La mente de un niño alberga el potencial de construir una vida feliz. Pese a la vulnerabilidad que lo acompaña en el momento de su nacimiento, los primeros años son elementales para definir quiénes seremos y qué senderos recorreremos en el trepidante viaje de la existencia. Las primeras relaciones sociales son, en este sentido, la clave para encauzar el desarrollo hacia la plenitud biológica, social y emocional.

La creación de un apego seguro supondrá la estabilidad emocional y salud mental. Es por ello, que cabe subrayar la importancia del apego, trabajarla y crear lazos de unión de calidad.

¿LES ALEGRAMOS EL DESAYUNO?

Desde aquí, propongo a las familias que les dejen una nota de apoyo, ánimo o afecto junto al desayuno que toman en el cole, una manera de recordarles que estamos con ellos y que pueden contar con nosotros. Pero no solo basta con esto, dedica tiempo a pasar con tus hijos: juega con ellos, haced recetas de cocina juntos, manualidades… Esto favorecerá la relación entre vosotros y quedará marcado en la infancia de los más pequeños. ¿Te animas?

Fuente:

«El cerebro del niño explicado a los padres». ED. Plataforma Actual. DR. Álvaro Bilbao -neuropsicólogo.

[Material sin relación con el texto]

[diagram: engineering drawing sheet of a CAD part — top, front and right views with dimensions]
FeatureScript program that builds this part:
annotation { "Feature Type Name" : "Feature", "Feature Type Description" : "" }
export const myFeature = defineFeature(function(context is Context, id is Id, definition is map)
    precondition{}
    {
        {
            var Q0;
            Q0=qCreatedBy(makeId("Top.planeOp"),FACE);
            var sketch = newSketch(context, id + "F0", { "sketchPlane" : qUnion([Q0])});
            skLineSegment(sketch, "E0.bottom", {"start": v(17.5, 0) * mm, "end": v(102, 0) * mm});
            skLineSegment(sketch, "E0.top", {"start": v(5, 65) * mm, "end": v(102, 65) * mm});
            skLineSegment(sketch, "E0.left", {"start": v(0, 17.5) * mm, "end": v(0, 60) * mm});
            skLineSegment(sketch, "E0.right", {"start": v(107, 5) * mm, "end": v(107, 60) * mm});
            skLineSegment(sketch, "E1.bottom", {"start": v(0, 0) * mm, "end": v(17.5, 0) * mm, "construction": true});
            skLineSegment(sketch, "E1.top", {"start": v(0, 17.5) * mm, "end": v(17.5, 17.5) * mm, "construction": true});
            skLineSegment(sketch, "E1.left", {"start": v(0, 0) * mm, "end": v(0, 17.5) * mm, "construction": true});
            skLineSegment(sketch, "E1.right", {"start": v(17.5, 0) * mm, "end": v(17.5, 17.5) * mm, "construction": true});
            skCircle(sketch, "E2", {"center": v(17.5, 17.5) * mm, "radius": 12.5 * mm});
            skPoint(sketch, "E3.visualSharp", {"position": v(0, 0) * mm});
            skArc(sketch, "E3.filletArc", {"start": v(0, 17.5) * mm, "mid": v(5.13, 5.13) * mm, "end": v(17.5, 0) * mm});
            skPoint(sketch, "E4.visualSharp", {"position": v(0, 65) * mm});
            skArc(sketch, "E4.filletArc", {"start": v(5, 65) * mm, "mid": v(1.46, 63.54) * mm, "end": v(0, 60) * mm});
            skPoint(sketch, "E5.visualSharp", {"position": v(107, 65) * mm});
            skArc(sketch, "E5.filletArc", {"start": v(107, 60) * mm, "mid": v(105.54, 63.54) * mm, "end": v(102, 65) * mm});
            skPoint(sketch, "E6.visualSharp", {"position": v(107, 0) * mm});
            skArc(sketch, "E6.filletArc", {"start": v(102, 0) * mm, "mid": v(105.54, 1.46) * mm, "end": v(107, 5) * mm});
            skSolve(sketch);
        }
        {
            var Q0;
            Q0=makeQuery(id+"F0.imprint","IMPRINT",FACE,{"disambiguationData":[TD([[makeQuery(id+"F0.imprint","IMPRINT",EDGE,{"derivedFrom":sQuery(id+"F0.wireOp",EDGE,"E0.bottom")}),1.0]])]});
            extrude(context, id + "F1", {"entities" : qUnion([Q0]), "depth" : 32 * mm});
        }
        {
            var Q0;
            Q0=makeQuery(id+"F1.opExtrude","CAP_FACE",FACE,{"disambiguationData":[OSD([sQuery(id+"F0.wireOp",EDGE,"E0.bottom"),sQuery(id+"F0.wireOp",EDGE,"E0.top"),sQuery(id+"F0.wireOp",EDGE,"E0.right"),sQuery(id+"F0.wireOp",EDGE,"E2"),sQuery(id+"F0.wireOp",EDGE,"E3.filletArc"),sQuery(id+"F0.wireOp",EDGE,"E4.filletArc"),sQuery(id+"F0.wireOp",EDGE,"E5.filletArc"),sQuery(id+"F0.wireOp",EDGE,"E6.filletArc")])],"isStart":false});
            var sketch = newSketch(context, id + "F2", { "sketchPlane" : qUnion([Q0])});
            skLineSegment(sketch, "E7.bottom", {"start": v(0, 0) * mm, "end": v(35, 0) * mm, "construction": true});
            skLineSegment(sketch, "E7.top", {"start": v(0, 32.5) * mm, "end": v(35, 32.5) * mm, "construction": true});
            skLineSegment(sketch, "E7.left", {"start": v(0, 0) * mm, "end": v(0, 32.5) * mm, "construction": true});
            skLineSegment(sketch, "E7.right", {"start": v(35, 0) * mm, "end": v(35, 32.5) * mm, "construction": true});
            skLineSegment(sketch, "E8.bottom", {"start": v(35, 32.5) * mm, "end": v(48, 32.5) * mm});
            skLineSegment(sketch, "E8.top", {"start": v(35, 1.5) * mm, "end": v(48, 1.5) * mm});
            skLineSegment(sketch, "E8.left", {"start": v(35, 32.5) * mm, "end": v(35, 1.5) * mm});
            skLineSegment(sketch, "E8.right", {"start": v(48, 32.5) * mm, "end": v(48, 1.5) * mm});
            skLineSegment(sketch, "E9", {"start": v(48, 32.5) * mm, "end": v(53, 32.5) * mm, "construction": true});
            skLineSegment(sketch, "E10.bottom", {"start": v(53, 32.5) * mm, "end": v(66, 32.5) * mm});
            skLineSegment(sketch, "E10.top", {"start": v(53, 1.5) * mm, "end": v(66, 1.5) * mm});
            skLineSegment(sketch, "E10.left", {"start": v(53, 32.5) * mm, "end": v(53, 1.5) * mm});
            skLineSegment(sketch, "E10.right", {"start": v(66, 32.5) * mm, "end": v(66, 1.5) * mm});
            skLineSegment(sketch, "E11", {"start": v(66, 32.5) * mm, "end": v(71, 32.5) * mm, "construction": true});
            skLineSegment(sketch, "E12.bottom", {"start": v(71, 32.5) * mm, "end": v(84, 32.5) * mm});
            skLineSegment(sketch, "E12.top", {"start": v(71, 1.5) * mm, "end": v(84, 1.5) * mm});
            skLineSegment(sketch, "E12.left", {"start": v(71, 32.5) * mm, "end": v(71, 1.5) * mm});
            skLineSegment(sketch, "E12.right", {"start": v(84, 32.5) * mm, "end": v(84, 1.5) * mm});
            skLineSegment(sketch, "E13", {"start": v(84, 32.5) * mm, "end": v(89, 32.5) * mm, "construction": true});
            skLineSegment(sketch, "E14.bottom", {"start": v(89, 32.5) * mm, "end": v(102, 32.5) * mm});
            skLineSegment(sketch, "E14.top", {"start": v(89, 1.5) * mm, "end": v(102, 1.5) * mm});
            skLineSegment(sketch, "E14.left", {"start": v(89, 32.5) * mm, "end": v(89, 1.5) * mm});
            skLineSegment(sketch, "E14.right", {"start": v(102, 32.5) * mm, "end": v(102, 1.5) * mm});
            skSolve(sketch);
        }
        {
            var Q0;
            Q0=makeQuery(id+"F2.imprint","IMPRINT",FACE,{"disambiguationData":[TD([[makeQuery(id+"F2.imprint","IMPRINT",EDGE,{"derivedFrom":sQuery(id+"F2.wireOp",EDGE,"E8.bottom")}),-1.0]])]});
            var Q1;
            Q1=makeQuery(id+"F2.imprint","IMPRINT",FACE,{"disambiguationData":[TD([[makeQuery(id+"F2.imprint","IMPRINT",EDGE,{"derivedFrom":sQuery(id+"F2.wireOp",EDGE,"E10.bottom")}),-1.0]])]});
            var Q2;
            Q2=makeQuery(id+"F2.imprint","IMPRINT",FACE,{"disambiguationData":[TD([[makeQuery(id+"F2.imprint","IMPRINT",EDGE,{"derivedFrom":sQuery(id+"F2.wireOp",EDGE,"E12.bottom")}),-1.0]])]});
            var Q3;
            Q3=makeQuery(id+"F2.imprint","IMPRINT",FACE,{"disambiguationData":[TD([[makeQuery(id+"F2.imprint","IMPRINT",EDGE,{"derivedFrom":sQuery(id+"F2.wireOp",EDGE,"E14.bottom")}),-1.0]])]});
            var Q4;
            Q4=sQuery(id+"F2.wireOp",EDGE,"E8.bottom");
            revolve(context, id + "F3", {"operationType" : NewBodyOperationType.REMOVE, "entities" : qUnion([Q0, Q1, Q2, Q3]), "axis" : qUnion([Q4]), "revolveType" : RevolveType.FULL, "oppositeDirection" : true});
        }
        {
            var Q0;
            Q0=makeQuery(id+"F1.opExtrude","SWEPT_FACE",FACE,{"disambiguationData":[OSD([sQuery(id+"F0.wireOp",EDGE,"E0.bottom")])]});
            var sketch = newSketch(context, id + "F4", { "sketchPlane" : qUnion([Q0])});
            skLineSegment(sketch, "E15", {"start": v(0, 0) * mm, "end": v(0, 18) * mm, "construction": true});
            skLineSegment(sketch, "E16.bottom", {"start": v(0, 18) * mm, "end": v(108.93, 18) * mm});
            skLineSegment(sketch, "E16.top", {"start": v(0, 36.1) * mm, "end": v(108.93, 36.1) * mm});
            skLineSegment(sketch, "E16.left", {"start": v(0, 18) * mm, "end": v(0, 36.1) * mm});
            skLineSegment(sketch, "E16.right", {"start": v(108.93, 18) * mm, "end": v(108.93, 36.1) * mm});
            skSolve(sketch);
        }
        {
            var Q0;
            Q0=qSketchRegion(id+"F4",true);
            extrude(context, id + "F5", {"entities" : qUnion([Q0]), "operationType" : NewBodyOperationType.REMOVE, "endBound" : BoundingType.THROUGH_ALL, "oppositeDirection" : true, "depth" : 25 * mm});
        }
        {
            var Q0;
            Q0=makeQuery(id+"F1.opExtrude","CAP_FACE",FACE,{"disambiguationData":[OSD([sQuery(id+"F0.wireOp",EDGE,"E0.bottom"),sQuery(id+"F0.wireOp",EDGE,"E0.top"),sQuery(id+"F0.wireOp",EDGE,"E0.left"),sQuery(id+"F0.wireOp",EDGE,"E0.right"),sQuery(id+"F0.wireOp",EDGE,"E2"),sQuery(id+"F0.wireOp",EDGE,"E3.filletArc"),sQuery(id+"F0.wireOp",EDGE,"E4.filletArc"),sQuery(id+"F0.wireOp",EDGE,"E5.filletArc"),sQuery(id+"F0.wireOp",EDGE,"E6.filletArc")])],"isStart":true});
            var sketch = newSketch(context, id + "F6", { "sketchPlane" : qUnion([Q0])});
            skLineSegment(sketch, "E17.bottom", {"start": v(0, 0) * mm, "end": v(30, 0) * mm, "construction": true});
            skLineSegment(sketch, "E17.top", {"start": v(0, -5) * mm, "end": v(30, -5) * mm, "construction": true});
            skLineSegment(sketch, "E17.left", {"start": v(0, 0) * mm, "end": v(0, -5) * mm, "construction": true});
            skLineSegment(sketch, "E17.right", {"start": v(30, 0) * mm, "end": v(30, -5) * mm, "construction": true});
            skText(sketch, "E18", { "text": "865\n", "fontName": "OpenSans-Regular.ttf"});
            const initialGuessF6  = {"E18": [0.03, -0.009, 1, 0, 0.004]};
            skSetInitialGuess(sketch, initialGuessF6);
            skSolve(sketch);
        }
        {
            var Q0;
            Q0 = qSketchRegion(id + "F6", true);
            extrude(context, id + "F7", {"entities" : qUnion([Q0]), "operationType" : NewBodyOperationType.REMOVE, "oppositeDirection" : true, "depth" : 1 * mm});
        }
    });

www.isep.com -Instituto Superior de Psicólogos-

Macarena Chaves Pecero

Me llamo Macarena y desde hace 11 años soy profesora de educación primaria, especializada en Lengua Extranjera-Inglés. Desde bien pequeña me ha llamado la atención el mundo de la enseñanza y el aprendizaje, por lo que una vez que comencé mi aventura universitaria, decidí formarme para ser lo que quería. Ser maestra. “Es al niño al que hay que tener en cuenta ante todo; la cuestión es liberarle de los obstáculos que dificultan su desarrollo y ayudarle a vivir. Una vez se comprende este principio, se constata un cambio radical en el comportamiento del adulto en relación al niño”. -M. Montessori-.